Por Rebeca Jiménez.
Cada noche, el mismo ritual. Elisa, de 25 años, se acostaba temprano con la esperanza de que el sueño la librara de la inquietud que siempre la acechaba. Pero apenas las luces del día morían, algo en su mente comenzaba a desdibujar los límites entre el descanso y el tormento. La calma duraba poco, apenas unas horas, antes de que el monstruo apareciera.
Eran las tres de la mañana cuando Elisa se despertó de nuevo, su pecho comprimido por un peso invisible, sus manos temblando y su garganta seca. La oscuridad de la habitación le resultaba densa, casi palpable, pero no era la falta de luz lo que la asfixiaba; era ese monstruo que habitaba en las profundidades de su mente, siempre susurrando, siempre alimentándose de sus inseguridades.
El rostro de su madre apareció en su mente como una sombra difusa pero imponente. Sus expectativas, esas que se deslizaban en cada palabra, en cada gesto, como veneno disfrazado de amor. “Eres capaz de más, Elisa. Debes esforzarte. ¿Por qué no eres como las demás?”. No eran preguntas, eran condenas. Cada una se clavaba en su ser, haciéndola dudar de cada paso que daba, de cada decisión que tomaba.
Se sentó en la cama, abrazándose las piernas, el frío del suelo subiendo lentamente por su cuerpo.
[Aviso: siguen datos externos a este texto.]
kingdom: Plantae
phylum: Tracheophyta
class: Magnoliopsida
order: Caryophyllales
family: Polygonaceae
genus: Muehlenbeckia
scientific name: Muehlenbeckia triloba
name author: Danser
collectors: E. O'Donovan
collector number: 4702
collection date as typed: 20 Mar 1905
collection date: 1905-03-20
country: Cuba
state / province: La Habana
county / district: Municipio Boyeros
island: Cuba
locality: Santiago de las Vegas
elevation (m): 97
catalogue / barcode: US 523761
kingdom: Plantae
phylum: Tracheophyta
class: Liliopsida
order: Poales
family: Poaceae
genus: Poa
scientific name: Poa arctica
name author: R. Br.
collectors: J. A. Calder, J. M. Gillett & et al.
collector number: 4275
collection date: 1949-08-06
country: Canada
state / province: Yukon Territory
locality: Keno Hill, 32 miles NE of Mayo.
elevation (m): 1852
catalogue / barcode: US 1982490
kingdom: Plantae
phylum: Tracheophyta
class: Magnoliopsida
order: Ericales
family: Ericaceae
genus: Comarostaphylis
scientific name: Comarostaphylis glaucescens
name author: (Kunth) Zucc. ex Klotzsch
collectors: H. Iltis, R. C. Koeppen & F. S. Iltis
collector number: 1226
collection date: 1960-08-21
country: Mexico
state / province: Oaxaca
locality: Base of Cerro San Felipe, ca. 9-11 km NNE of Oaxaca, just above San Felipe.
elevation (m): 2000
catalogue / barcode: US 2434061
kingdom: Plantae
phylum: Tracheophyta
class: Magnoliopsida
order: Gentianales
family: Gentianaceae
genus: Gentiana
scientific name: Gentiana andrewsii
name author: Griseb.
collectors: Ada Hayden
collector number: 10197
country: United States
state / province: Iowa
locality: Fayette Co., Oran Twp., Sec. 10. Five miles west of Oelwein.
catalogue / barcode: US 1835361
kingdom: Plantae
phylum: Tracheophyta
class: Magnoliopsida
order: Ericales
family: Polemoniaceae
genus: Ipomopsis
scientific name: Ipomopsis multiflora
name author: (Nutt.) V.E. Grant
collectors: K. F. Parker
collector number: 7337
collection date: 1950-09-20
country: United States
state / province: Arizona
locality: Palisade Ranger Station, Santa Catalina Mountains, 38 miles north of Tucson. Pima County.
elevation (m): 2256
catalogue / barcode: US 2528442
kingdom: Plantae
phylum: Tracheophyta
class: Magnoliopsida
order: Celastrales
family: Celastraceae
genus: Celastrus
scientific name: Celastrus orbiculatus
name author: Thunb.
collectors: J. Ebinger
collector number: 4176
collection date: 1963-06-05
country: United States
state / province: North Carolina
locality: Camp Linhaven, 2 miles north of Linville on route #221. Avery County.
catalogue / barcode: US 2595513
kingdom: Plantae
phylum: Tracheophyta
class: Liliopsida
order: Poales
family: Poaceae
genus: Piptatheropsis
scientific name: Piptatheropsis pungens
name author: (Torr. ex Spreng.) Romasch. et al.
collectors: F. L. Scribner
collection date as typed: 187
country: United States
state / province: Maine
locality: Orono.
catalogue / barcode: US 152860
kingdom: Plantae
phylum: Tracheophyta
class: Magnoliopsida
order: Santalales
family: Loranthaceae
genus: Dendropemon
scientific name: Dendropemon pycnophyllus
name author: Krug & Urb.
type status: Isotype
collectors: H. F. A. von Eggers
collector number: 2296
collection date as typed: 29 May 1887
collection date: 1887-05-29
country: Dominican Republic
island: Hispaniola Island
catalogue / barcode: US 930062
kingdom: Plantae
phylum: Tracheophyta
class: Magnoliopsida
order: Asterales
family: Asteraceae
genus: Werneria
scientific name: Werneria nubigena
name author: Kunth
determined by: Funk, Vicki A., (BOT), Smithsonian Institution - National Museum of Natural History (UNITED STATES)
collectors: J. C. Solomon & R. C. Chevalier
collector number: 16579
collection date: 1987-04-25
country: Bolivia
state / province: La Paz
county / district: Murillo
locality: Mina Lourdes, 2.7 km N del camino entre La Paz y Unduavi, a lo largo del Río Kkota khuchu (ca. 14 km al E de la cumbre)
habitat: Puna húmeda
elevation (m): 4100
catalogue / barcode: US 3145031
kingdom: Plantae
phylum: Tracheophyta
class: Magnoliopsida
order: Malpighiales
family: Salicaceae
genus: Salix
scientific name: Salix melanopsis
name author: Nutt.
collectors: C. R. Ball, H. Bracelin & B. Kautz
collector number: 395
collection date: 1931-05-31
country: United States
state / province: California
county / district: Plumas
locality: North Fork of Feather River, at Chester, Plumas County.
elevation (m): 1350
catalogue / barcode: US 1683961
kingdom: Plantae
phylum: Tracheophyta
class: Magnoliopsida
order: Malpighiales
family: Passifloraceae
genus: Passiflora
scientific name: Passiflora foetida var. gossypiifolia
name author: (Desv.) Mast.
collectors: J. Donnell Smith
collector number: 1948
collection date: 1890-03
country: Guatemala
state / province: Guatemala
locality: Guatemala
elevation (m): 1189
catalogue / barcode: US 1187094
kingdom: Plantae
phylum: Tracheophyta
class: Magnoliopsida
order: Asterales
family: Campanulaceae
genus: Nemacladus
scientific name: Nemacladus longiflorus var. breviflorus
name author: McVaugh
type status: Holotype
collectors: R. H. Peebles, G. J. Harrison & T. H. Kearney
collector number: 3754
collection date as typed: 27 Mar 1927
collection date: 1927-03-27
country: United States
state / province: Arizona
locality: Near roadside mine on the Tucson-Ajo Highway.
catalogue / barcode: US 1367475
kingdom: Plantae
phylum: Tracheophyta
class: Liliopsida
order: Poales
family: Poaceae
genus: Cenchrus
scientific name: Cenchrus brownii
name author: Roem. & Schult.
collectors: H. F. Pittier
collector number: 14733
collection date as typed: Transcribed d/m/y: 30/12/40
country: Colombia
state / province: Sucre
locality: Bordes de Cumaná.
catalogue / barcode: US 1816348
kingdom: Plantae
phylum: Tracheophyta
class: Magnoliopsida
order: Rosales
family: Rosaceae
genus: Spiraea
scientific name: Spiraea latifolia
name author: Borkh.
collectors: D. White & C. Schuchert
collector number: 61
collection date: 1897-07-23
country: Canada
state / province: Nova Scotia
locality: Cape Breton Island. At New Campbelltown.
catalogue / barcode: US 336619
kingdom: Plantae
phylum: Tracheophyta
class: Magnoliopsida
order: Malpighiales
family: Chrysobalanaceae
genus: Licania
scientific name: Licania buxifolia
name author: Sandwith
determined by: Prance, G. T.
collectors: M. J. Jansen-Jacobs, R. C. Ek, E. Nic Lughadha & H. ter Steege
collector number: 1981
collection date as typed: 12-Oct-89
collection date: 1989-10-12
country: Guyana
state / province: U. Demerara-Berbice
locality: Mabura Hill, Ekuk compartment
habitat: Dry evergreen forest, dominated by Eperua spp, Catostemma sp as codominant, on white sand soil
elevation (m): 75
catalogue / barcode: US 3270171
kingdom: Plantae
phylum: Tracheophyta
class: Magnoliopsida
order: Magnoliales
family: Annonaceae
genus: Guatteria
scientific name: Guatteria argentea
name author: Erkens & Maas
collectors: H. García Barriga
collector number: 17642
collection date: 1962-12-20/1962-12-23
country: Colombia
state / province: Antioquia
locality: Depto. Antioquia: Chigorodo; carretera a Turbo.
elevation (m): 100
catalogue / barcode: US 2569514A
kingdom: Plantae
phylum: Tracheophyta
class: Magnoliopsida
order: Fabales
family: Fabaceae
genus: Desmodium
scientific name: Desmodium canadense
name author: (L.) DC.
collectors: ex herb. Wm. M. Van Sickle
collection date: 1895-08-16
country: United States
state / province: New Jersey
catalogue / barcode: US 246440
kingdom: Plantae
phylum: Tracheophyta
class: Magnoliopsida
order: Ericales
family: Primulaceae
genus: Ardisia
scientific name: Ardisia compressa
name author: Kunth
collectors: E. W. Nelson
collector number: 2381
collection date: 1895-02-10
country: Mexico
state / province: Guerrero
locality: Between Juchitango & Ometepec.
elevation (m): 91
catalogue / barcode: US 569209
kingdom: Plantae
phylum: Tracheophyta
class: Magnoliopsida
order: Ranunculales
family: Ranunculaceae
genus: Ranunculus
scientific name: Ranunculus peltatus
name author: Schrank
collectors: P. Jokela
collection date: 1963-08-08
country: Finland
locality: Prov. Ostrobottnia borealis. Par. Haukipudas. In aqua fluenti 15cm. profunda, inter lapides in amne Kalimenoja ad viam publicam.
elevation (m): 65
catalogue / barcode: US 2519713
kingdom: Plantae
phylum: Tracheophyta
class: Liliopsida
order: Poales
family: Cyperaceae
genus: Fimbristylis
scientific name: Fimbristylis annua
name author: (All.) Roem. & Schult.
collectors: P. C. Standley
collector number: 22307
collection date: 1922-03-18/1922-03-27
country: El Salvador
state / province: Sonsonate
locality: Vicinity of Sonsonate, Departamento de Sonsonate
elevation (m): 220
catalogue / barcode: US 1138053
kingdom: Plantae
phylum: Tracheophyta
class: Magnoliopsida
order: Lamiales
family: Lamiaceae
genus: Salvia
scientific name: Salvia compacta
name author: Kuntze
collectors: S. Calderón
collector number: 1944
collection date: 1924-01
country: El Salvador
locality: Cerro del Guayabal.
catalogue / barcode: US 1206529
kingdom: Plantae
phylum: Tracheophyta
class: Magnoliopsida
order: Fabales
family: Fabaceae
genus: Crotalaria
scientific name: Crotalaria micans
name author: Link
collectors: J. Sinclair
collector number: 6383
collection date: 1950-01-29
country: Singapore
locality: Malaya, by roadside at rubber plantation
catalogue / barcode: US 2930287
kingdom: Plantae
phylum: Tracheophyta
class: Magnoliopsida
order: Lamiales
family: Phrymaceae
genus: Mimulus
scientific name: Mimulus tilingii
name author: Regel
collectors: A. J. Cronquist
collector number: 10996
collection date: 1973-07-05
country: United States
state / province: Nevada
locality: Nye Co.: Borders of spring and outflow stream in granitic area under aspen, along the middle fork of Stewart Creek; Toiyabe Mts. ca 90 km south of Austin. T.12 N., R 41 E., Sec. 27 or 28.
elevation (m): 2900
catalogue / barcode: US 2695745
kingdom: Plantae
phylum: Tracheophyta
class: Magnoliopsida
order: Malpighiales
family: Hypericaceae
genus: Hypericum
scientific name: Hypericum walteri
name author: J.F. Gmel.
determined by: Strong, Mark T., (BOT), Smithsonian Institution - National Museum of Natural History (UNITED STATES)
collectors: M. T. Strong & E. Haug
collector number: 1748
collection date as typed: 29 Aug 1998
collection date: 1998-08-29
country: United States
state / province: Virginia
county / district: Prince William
Sabía que llorar no serviría de nada, pero las lágrimas ya corrían por su rostro, como un río silencioso e imparable. El monstruo, que no tenía forma pero sí una presencia constante, se alimentaba de su angustia. Le hablaba con la voz que ella misma había creado, una mezcla de su madre, de su propio reflejo en el espejo y de las comparaciones que la sociedad le imponía. "No eres suficiente", decía. "Nunca lo serás."
Se sentía atrapada entre lo que deseaba ser y lo que debía ser, como si existiera una dualidad insalvable. Por un lado, deseaba liberarse, ser ella misma, encontrar su propio camino, aunque no estuviera lleno de éxitos visibles. Pero, por otro lado, estaba el deber, lo sagrado de cumplir con el destino que otros habían trazado para ella, el peso de la responsabilidad que nunca había pedido pero que sentía ineludible.
El monstruo reía, una risa que resonaba en su cráneo, ahogando cualquier pensamiento de esperanza. Era una entidad obscura, nacida de sus miedos, de las expectativas que su madre, y el mundo, habían depositado en ella como una carga imposible de ignorar. Elisa quería gritar, pero su voz siempre se apagaba antes de salir, sofocada por la certeza de que no había respuesta, no había salvación.
Se preguntaba si algún día podría escapar de ese ciclo, de esa prisión invisible que ella misma había creado en su mente. La culpa la envolvía como una niebla densa; culpa por no ser lo que otros esperaban, por no poder satisfacer las demandas de su madre, por no ser suficiente para sí misma. La identidad que buscaba parecía siempre más lejana, más borrosa.
El monstruo se movía entre sus pensamientos, distorsionando todo, volviendo lo sagrado de los lazos familiares en una maldición, lo profano de su propio ser en una especie de autoexilio. Ella lo sabía: no había una manera fácil de exorcizar esa criatura. Porque ese monstruo no era ajeno, no era un invasor, sino una parte de ella, nacida de años de expectativas, críticas y comparaciones. Era su reflejo distorsionado, una versión grotesca que se alimentaba de su propio fracaso percibido.
Exhausta, se recostó de nuevo, sus lágrimas secándose lentamente. Sabía que, por mucho que quisiera luchar, esta batalla no tenía un final claro. El monstruo siempre regresaría, siempre encontraría la manera de invadir sus noches, de robarle el sueño, de recordarle que, por más que intentara, nunca sería suficiente.
Con el cuerpo pesado y el alma herida, se dejó llevar por el sueño. Sabía que en alguna otra noche, el monstruo volvería. Y también sabía que, por más que lo intentara, no sabría cómo vencerlo.